Show each line of the data below that has the string "внешних" in it.

Page layout parsing data:

━━━

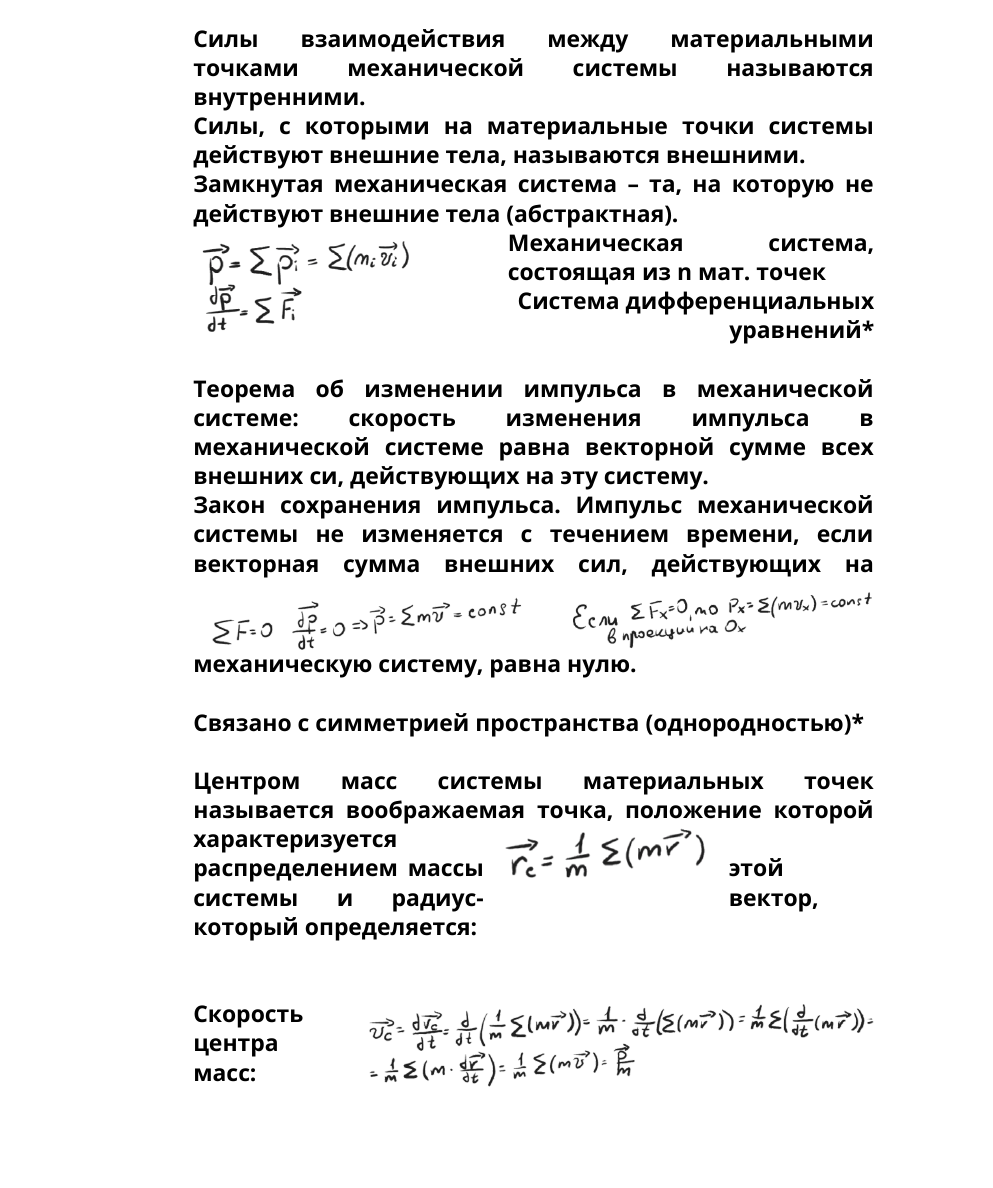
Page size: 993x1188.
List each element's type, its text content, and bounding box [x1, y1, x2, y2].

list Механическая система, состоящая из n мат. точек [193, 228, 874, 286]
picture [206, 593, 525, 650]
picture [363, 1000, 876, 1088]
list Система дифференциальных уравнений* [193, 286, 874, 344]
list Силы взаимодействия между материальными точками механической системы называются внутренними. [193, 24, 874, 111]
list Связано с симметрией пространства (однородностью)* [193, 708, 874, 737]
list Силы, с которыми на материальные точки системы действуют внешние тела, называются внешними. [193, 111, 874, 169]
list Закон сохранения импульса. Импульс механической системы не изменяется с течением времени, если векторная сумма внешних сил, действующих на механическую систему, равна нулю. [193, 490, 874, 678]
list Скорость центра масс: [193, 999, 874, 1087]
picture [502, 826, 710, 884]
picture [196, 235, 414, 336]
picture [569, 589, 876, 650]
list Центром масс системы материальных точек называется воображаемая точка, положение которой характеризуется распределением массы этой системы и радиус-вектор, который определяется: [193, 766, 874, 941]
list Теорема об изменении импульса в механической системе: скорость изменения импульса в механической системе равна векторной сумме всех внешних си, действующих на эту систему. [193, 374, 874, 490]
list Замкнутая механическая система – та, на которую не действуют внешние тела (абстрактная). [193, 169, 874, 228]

━━━

#### TASK RESULT:
list Закон сохранения импульса. Импульс механической системы не изменяется с течением времени, если векторная сумма внешних сил, действующих на механическую систему, равна нулю. [193, 490, 874, 678]
list Теорема об изменении импульса в механической системе: скорость изменения импульса в механической системе равна векторной сумме всех внешних си, действующих на эту систему. [193, 374, 874, 490]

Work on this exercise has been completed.